I have a real fixation with nostalgia. I obsess over photographs or old letters, or emails. It’s glorious and unhealthy. I text someone telling them I missed them, and all these heartfelt things. He texted me back just saying “Stop looking at old photos xx”. And he was right. This song is about that. About how a part of us wants to sit and dwell, and we feed that part of us with photos or old songs.
This is one of the first songs I worked on with my producer Tom Pryor. I had been working with a few different labels and producers, and had had a few disagreements with people. I sort of lost my way confidence-wise and wasn’t sure if I wanted to do another solo record. Tom plays the violin (amongst other things) in one of my other projects (Bird In The Belly). He was a trusted friend, and took me into his studio, and would just leave me recording demos whilst he pottered about cleaning or making soup. Then he took the recordings and worked on them – so most of the album is first and second live takes. It’s the only way I could have worked with my confidence being as low as it was at the time.
THE NEW GHOST MOVES
This is a song about realising you and your friends aren’t the pretty little things at the party anymore. You are the strange old things lurking in the corner awkwardly by the drinks table. You are becoming the old people that you used to laugh at. You don’t know any of the songs on the playlist, and you should go home. It’s alright.
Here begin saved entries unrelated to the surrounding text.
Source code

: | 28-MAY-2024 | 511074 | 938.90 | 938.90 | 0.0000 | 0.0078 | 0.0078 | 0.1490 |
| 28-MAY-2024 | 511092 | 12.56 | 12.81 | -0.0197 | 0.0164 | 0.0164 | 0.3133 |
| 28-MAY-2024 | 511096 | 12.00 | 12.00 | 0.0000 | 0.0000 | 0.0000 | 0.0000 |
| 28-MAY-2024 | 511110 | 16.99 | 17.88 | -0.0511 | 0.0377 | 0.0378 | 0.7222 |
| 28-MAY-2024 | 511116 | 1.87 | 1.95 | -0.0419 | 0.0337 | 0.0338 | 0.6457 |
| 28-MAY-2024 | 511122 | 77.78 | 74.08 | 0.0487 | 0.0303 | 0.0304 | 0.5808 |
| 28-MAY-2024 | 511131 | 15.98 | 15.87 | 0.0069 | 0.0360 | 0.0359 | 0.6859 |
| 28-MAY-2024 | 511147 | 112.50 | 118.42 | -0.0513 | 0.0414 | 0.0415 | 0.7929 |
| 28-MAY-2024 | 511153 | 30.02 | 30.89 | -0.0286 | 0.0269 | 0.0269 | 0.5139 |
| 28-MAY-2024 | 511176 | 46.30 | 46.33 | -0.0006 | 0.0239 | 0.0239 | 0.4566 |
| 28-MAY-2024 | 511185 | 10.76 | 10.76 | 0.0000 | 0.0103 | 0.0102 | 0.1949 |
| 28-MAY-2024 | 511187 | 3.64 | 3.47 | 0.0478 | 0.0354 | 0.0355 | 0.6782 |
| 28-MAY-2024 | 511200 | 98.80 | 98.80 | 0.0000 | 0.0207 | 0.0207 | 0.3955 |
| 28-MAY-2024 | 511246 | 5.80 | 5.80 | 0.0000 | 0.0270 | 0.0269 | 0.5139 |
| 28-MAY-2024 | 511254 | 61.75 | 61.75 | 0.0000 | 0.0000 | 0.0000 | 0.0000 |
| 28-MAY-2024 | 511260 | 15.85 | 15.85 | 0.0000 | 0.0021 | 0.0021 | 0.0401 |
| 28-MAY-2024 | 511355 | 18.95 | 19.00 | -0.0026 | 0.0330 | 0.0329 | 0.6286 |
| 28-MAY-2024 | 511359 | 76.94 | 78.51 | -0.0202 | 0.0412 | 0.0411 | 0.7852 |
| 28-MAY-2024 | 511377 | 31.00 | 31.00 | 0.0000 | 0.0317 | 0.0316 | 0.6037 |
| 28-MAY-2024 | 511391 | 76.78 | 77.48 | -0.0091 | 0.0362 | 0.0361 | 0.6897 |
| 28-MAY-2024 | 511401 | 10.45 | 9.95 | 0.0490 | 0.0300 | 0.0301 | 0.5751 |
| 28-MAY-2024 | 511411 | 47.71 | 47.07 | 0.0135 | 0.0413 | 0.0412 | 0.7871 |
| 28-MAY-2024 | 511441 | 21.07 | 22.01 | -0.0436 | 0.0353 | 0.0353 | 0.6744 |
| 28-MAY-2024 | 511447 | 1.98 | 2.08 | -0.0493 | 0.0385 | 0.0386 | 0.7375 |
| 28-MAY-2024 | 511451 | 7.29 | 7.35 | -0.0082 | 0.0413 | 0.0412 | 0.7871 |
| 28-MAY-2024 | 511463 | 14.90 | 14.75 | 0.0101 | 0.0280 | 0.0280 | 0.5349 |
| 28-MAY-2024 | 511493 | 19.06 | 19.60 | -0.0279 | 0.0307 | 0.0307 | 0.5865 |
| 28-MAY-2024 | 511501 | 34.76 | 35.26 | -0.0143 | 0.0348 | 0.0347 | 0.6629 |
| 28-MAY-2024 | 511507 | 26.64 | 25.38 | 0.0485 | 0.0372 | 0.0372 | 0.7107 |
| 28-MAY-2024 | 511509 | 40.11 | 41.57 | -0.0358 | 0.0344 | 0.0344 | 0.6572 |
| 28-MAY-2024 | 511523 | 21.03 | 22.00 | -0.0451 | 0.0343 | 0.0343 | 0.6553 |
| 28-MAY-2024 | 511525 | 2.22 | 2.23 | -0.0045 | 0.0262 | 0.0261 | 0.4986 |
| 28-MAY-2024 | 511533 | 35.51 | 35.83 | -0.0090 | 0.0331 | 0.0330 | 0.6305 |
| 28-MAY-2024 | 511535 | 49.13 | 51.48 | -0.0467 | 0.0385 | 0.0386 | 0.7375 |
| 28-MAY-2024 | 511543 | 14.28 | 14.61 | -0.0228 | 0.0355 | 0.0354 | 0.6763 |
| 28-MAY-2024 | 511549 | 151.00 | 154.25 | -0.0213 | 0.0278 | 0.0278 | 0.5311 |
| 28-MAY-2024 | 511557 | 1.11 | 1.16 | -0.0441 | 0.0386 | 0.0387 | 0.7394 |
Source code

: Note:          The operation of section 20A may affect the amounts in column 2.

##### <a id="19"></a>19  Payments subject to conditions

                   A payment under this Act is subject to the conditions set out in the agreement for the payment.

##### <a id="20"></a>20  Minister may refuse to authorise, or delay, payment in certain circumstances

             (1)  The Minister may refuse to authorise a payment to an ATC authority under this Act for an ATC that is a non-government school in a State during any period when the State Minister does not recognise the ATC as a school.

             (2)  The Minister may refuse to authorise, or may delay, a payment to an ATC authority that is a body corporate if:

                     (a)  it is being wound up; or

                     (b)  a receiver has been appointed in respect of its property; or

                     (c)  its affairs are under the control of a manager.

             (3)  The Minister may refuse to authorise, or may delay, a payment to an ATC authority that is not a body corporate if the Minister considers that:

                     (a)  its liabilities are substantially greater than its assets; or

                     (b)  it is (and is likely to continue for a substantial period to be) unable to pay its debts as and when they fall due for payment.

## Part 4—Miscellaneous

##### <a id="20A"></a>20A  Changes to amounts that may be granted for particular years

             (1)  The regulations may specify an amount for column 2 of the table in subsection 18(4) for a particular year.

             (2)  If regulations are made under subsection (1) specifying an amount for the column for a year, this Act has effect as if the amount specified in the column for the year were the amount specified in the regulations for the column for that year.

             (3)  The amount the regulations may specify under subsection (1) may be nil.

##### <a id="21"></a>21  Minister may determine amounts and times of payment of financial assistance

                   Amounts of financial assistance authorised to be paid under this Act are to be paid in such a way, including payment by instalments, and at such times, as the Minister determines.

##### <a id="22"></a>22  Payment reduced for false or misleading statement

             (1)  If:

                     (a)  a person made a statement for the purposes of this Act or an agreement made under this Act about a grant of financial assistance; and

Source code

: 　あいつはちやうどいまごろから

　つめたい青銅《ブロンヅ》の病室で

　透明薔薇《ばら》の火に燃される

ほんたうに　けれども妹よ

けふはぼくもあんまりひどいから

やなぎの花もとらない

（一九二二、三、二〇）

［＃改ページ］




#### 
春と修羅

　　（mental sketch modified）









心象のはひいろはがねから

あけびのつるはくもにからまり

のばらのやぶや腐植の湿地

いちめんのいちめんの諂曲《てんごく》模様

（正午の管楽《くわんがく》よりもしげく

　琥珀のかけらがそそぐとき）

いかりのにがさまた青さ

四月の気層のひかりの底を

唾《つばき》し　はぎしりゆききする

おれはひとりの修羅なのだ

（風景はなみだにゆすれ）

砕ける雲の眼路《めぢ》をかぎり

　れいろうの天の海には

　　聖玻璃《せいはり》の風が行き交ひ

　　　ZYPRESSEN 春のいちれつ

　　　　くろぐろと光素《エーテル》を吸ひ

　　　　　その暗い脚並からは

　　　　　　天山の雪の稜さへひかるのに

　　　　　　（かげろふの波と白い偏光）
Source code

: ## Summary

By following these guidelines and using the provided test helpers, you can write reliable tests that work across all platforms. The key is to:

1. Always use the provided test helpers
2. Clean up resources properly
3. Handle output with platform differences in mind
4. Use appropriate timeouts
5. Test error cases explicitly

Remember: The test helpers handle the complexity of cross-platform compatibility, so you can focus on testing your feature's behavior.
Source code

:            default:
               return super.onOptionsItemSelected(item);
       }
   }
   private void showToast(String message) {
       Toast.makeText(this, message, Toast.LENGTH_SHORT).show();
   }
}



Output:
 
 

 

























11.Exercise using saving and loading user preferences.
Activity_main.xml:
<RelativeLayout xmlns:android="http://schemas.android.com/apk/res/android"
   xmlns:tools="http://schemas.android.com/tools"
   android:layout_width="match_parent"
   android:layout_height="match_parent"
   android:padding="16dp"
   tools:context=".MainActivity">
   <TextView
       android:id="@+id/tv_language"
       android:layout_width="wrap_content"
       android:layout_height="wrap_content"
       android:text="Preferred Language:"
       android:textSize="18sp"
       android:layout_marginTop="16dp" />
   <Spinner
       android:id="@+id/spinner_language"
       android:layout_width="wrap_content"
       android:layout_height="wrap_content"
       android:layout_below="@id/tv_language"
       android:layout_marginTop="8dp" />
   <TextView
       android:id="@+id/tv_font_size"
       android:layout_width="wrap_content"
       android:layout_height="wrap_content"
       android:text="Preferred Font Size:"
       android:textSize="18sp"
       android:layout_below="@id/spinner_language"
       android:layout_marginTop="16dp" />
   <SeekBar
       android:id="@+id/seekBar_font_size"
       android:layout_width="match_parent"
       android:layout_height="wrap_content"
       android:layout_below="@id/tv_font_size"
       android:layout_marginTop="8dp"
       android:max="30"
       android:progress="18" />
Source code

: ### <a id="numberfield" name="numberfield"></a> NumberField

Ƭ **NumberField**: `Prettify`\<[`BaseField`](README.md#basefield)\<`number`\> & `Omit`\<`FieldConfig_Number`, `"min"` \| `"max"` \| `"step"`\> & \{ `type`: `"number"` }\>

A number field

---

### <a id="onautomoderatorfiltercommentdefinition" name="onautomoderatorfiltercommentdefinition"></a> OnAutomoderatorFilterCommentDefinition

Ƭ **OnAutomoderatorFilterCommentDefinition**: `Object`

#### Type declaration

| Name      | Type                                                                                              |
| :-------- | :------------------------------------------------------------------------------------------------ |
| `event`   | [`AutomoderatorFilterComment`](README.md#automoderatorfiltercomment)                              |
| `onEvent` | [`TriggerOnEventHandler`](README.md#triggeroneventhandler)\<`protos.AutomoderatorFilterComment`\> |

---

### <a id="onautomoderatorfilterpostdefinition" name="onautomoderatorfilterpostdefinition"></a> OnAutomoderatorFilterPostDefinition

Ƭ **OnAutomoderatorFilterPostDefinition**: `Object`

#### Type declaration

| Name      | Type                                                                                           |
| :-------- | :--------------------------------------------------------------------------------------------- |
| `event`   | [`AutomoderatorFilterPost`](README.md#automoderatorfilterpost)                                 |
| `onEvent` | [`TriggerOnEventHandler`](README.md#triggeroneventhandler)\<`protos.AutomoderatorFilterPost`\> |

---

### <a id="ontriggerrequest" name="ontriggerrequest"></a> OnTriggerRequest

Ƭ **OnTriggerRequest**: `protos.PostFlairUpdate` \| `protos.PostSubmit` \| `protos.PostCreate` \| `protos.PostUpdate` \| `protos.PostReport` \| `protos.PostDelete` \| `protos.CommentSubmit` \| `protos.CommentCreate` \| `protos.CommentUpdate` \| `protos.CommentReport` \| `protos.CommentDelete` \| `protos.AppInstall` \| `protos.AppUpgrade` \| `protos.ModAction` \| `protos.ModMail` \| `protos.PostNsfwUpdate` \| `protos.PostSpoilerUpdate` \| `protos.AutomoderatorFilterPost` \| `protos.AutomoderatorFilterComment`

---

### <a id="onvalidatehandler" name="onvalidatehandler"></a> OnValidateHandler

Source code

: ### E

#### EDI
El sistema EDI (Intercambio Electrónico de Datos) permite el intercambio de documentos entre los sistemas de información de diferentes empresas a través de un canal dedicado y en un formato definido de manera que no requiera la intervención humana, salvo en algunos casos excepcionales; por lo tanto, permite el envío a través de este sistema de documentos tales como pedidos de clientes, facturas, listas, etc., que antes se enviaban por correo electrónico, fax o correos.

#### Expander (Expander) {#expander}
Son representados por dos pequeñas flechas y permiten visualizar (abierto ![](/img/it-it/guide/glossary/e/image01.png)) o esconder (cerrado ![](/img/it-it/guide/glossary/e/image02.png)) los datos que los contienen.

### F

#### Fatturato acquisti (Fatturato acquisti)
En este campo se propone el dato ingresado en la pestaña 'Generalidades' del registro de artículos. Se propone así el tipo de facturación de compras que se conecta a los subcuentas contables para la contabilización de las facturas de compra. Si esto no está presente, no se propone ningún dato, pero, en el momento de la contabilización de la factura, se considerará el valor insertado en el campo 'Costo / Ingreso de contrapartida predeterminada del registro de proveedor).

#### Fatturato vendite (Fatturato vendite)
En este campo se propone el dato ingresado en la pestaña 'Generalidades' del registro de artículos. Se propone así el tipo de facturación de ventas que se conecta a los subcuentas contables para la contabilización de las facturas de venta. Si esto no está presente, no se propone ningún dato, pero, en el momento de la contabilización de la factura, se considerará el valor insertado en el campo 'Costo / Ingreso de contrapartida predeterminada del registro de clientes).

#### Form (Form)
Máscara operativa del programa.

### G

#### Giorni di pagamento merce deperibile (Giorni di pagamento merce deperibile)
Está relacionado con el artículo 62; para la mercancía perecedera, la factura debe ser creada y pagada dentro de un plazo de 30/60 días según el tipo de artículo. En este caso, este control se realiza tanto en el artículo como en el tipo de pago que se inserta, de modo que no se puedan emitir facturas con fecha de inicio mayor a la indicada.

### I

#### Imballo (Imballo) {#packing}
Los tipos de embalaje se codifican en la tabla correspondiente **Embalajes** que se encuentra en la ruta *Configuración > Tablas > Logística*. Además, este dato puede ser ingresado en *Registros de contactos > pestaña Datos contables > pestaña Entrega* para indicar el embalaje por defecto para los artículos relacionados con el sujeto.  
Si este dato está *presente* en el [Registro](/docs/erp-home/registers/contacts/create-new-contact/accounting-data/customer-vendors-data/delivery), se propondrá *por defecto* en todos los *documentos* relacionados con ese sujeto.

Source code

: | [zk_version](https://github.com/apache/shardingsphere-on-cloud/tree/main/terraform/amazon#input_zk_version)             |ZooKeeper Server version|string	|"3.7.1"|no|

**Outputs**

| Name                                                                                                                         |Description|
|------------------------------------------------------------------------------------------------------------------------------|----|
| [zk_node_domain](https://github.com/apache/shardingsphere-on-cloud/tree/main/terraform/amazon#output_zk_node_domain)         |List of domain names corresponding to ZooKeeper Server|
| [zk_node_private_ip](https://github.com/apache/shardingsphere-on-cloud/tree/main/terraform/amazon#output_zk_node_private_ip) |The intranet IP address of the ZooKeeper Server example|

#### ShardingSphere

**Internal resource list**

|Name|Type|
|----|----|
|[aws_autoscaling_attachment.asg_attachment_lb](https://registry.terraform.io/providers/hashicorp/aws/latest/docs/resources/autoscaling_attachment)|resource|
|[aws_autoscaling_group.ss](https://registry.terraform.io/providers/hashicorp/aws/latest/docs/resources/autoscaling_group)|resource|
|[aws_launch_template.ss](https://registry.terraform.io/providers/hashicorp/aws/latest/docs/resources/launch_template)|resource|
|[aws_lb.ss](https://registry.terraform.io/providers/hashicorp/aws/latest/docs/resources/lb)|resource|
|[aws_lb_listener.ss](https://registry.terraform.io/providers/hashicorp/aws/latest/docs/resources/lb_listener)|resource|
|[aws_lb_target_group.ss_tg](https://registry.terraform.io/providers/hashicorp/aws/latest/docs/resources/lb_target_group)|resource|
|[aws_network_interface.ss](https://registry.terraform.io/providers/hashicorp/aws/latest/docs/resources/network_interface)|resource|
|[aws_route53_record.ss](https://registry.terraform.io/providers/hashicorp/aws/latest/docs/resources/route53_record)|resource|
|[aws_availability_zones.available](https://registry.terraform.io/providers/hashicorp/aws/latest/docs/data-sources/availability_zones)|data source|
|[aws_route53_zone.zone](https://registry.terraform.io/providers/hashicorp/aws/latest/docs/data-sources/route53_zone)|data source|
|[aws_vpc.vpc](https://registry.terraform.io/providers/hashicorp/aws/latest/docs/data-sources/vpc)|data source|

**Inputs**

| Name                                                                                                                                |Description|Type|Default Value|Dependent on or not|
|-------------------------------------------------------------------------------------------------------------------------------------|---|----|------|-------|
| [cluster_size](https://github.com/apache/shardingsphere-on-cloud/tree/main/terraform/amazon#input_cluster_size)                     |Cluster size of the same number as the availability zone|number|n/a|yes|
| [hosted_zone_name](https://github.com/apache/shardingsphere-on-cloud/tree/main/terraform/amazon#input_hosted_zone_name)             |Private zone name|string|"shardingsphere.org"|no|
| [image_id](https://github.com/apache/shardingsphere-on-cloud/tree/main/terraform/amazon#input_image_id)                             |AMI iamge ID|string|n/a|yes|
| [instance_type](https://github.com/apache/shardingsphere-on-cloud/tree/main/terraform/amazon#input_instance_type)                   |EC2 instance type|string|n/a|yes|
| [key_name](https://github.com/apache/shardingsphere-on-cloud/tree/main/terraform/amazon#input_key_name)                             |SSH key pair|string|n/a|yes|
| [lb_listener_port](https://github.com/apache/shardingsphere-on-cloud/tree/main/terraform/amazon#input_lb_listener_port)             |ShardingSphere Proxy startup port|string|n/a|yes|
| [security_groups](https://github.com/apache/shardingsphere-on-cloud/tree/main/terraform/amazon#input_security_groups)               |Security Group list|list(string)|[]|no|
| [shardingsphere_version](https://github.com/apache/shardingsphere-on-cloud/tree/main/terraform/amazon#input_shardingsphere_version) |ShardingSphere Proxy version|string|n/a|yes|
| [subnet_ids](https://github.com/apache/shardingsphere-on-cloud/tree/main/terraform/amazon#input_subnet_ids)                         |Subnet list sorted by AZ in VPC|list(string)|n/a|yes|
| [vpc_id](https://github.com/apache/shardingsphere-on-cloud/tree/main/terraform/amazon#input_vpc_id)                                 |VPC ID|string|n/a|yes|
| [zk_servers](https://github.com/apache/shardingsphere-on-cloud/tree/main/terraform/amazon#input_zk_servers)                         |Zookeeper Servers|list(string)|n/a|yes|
It was the first song I wrote on an autoharp. I bought the autoharp because I’m a terrible guitarist, and I thought it would help me focus more on the melody and singing, rather than worrying about what my fingers were doing. I heard Madeleine Peyroux’s version of Between The Bars by Elliott Smith years ago and wanted to make my own version of that sadness and romance. This is often my approach sonically – to try and recreate the atmosphere of a song that I like. I have little technical ability, so it always turns out sounding different, but I like to use that ‘making my own version’ as a starting point.
This was another song written for my first record. I can’t remember why it didn’t make the cut back then. I remember old versions of it being passed around different producers, and it coming back with dub beats and all sorts.
I wrote this song when I was maybe 22. My boyfriend at the time brought me a guitar, and it was one of the first things I wrote on it – a song for him. Ten years on, I released this track as a single from the album just as me and the same boyfriend were breaking up – so it’s a strange sort of bookends track for me. I don’t know if I like it.